Wednesday, May 04, 2005


Why the end of the procedural "filibuster" is important

Just so we don't lose sight of what is at stake here - not legislative tyranny, Frist's presidential hopes, or ten appellate judges - The Arizona Republic jogs our memories.

Three points:

First, the newspaper does get it wrong by confusing a cloture vote with an actual filibuster, but then again, all of the journalists seem to be making this mistake with regularity. Not a big point and it probably wasn't done on purpose, but it certainly misleads the public.
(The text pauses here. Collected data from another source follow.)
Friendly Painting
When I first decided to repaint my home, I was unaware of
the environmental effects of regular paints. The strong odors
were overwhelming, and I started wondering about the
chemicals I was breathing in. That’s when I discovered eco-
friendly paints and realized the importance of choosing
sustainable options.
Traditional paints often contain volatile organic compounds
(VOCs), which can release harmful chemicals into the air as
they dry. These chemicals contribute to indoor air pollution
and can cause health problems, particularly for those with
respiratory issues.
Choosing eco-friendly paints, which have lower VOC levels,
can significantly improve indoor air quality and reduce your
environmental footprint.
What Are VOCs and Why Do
Second, I have to disagree with Jonathan Turley, who is quoted in the story and was one of wife's professors at George Washington University School of Law. Turley believes that the rush to have the Senate rule changed is due to the loss of clout by second-term presidents. First, we aren't even to the mid-term elections, so to say that presidents lose clout this early in their second term goes against history (see Reagan in 1985). Second, the rush has everything to do with political timing. If this filibuster issue festers for another month - 7 months after the GOP made it such a major issue in the 2004 elections - the blood of incumbents will flow in the streets next November. Americans have a notoriously short attention span, and it's even shorter when it comes to partisan politics.

Third, the report hints at something of which I have some knowledge. In writing of Thomas as a potential Chief Justice, the report indicates that Thomas does not have an interest. In talking with a few people with access to Justice Thomas several months back, it appears that Thomas has no interest in rising to Chief Justice. And, honestly, why should he? The position is primarily a figurehead with little power, and putting one's self through a questioning on your beliefs and ideologies by the morally-bankrupt likes of Ted Kennedy, Dianne Feinstein, Chuck Schumer, and Dick Durbin could be hard to swallow. The hassle just doesn't seem to outweigh the reward. Let the morally-bankrupt match wits with Scalia or someone like Luttig or Prior.

As I have posted earlier, let's go back the old ways when a filibuster meant something. The Instapundit also has commented at length over at

MORE: Dick Morris is on-board with restoring the real filibuster. Momentum is building!